National Minimum Wage


National Minimum Wage enters final stage as NCOP approves multiple bills

The National Minimum Wage has long been a contentious issue. The National Council of Provinces has officially passed the bill, that means there is just one more place to go.

National Minimum Wage


On Tuesday, the National Council of Provinces (NCOP) passed several important bills without amendments. The most noteworthy of those? The hotly debated National Minimum Wage Bill.

Each of the bills passed in the afternoon will now make their way to President Cyril Ramaphosa’s desk to officially be signed into law. Before the bills reached the NCOP they were debated on and passed by members of parliament.

“Bills which the National Council of Provinces approved at its sitting this afternoon – and which will now be sent to the President for assent – are the Labour Laws Amendment Bill (a Private Member’s Bill), the Basic Conditions of Employment Amendment Bill, the National Minimum Wage Bill and the Labour Relations Amendment Bil,” Parliament media office confirmed in a statement.

So what are these bills meant to achieve?

The Labour Laws Amendment Bill provides for parental leave for fathers as well as adoption and surrogacy leave. The National Minimum Wage Bill, on the other hand, looks to enforce that all workers are paid a set minimum wage. A National Minimum Wage Commission will also be established.

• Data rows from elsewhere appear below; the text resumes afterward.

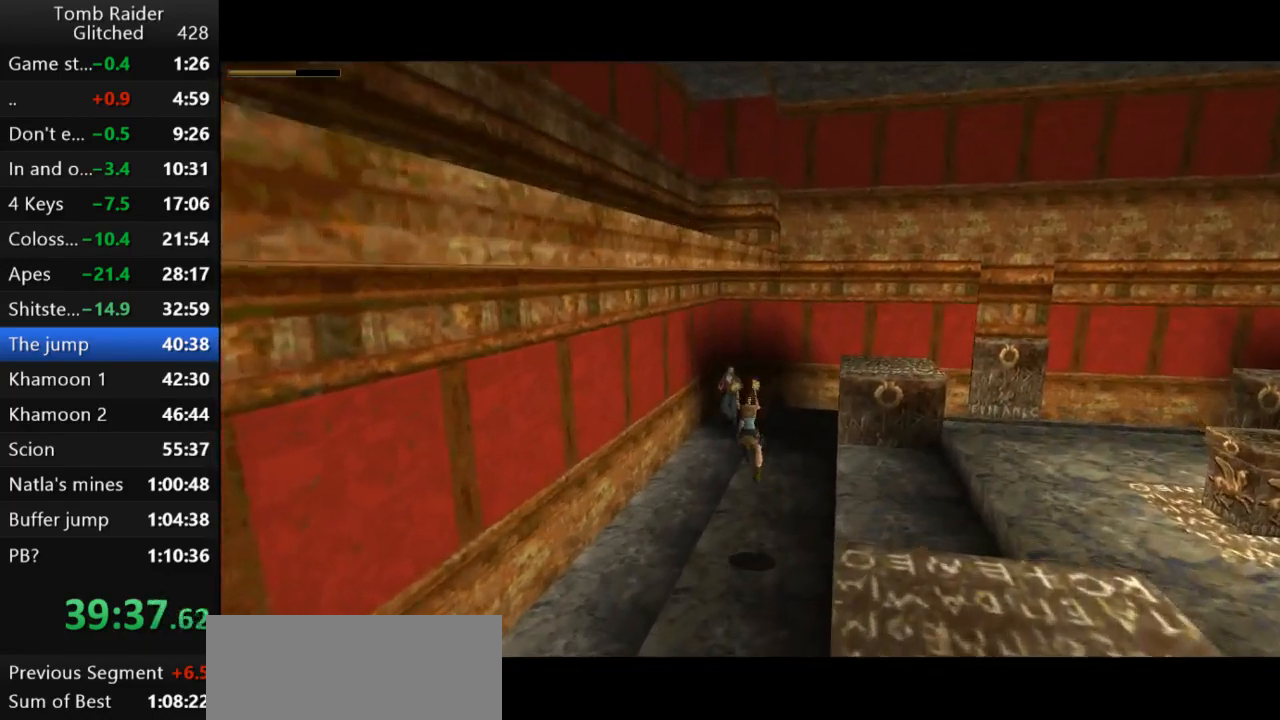
{"keys": ["action2", "jump", "up"], "events": [[333, "jump", "down"]]}
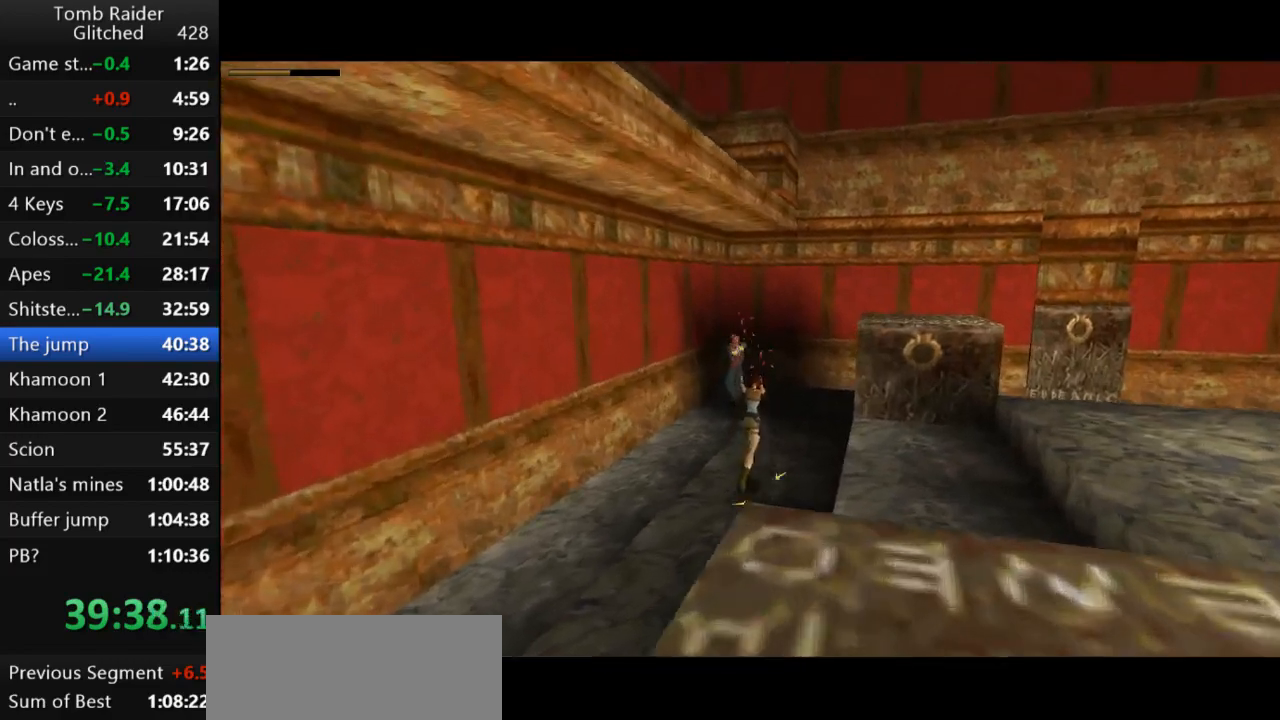
{"keys": ["action2", "left", "up"], "events": [[233, "left", "down"], [433, "jump", "up"]]}
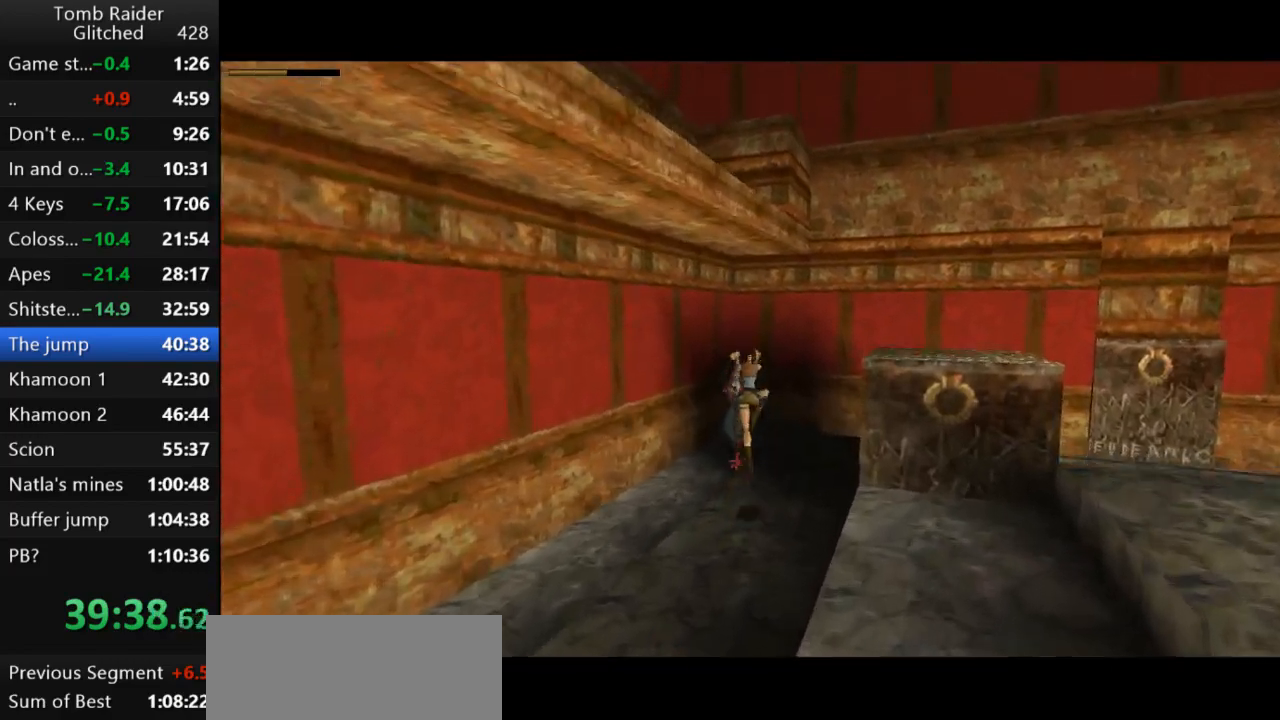
{"keys": ["action2", "left"], "events": [[67, "left", "up"], [300, "left", "down"], [367, "up", "up"]]}
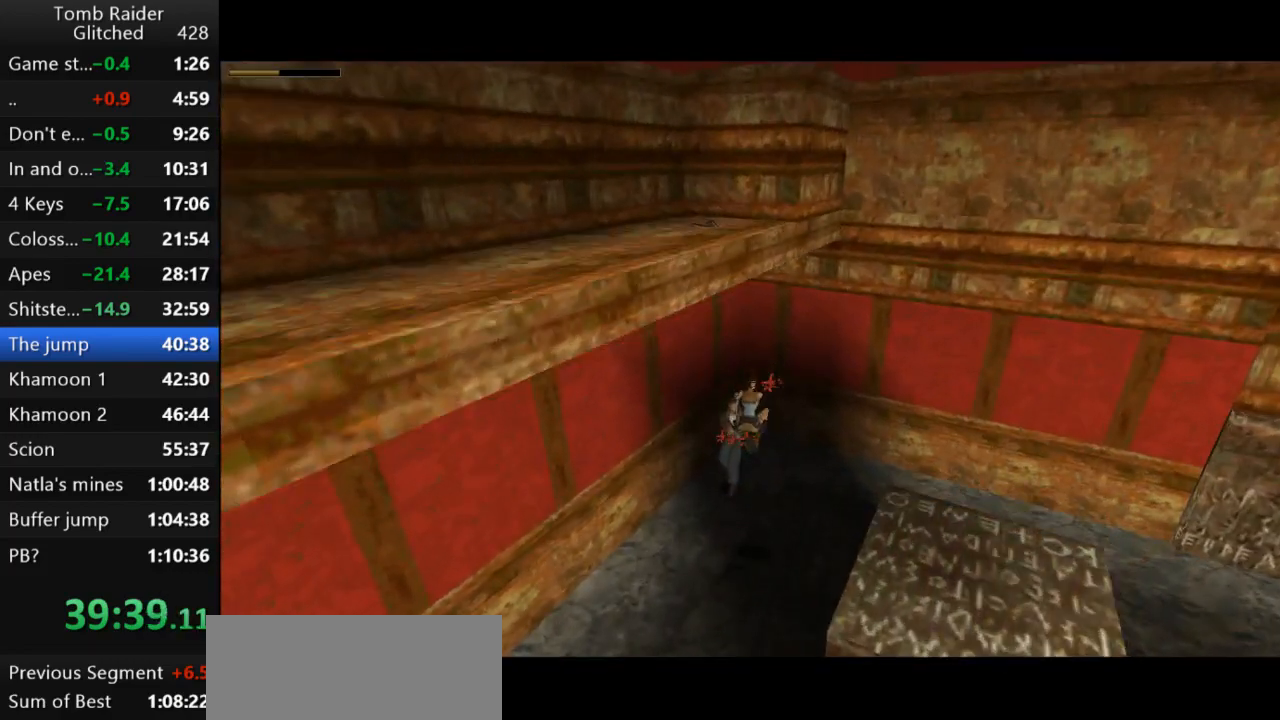
{"keys": ["action2", "left"], "events": []}
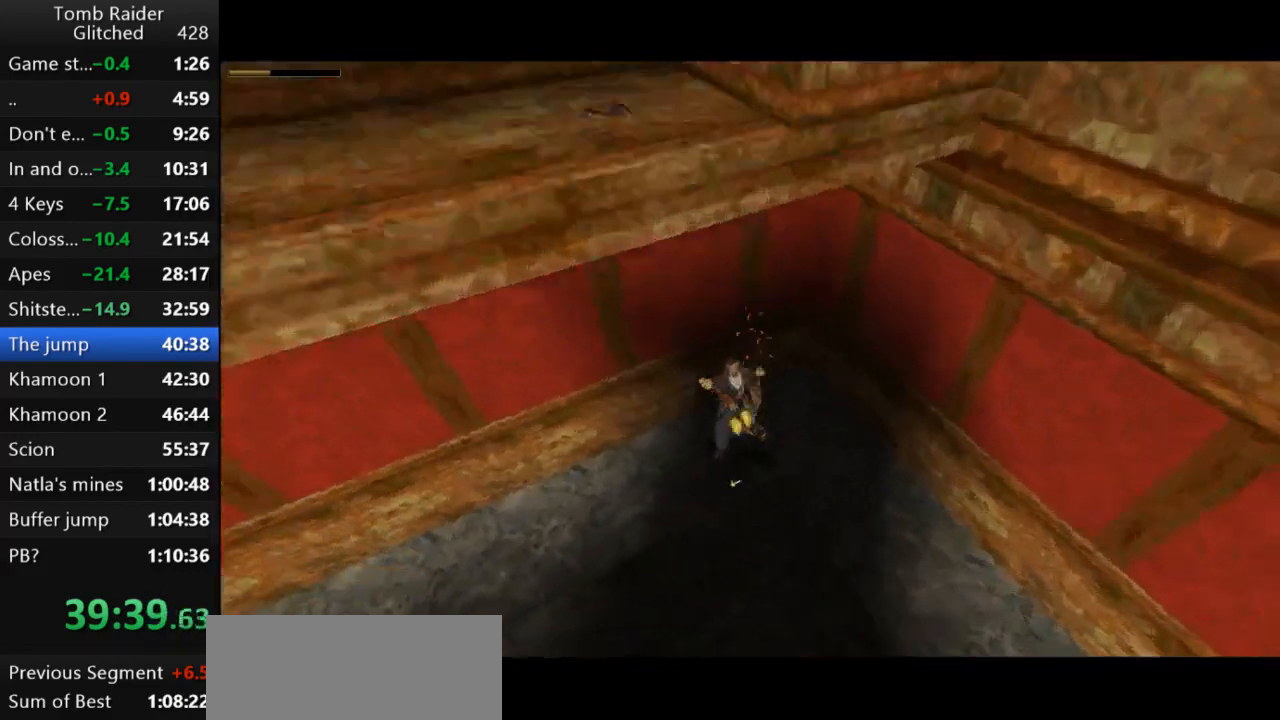
{"keys": ["action2"], "events": [[33, "left", "up"], [33, "roll2", "down"], [300, "roll2", "up"]]}
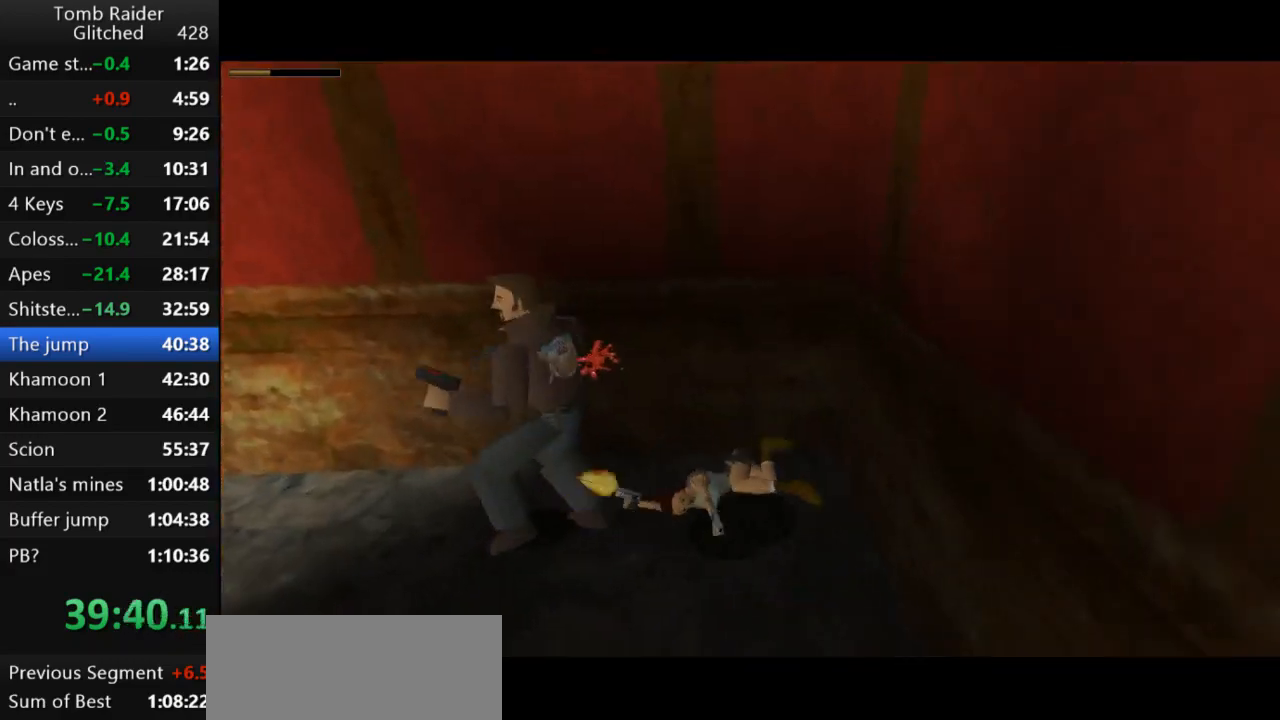
{"keys": ["action2"], "events": []}
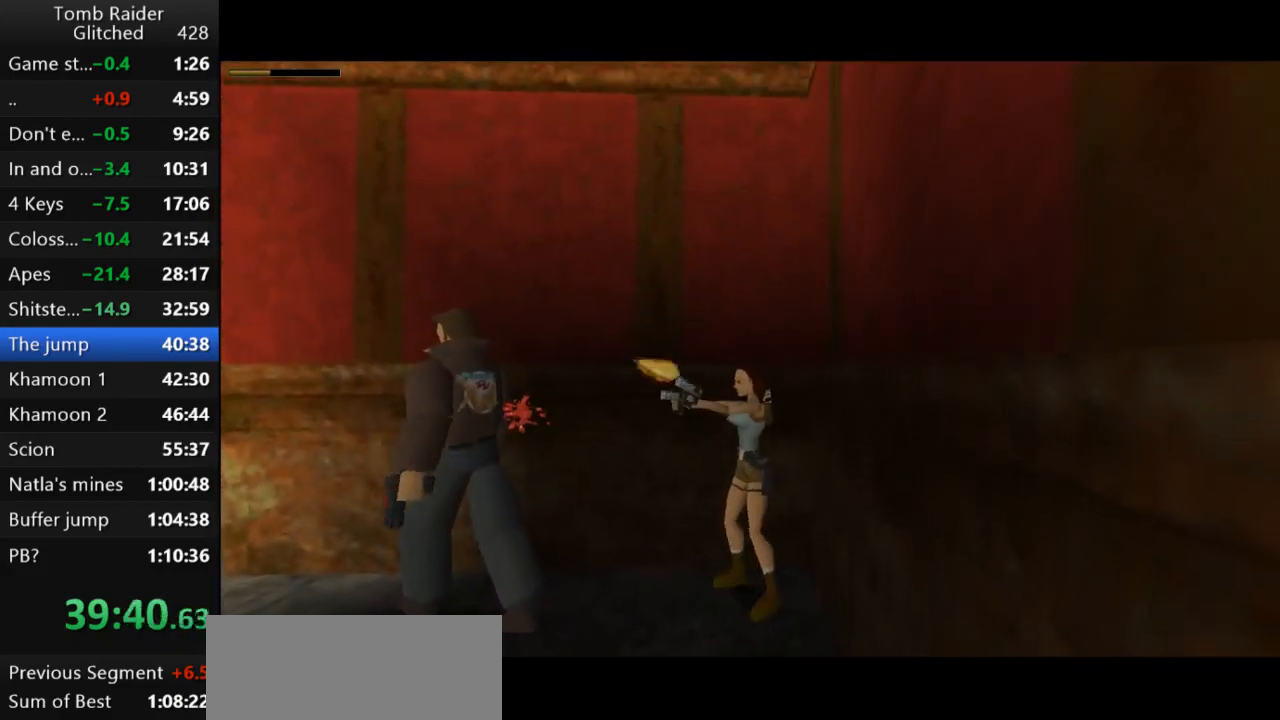
{"keys": ["action2", "up"], "events": [[433, "up", "down"]]}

With the minimum wage bill being put forward before Parliment in November 2017, Ramaphosa is expected to move with haste to sign of the bill he has championed.

How much is the National Minimum Wage?

According to various analysts, the NMW bill sets a minimum wage of R20 per ordinary hour worked. This wage will be reviewed within 18 months of the commencement of the NMW Act and will be adjusted within two years of the commencement of the Act.

Read: South Africa’s minimum wage debate – 24,000 domestic workers lose their jobs in 2018

The calculation of a wage is the amount payable to a worker in money for ordinary hours of work. Any payment to enable the worker to work (unless specified otherwise in a sectoral determination), any payment in kind (unless specified otherwise in a sectoral determination) and gratuities, bonuses, tips and gifts are excluded in the calculation

Of course, there are some exceptions, farm workers, domestic workers, learners employed in terms of the Skills Development Act and workers on expanded public works programmes will have different minimum hourly rates. These will apply from a date to be fixed by the President.